=== REQUIRED ACTION ===
Read through the lines below for the string "this" and copy each one that has it.

=== INPUT ===
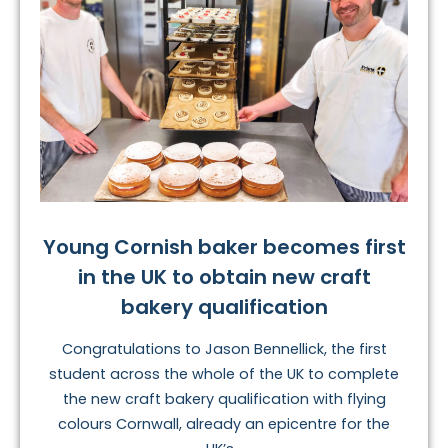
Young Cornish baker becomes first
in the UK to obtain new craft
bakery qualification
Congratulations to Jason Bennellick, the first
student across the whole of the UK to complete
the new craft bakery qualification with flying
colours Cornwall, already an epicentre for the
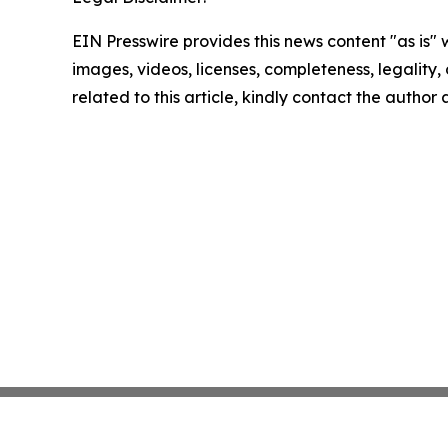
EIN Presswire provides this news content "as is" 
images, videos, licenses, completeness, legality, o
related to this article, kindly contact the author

=== SOLUTION TO THE PROBLEM ===
EIN Presswire provides this news content "as is" 
related to this article, kindly contact the author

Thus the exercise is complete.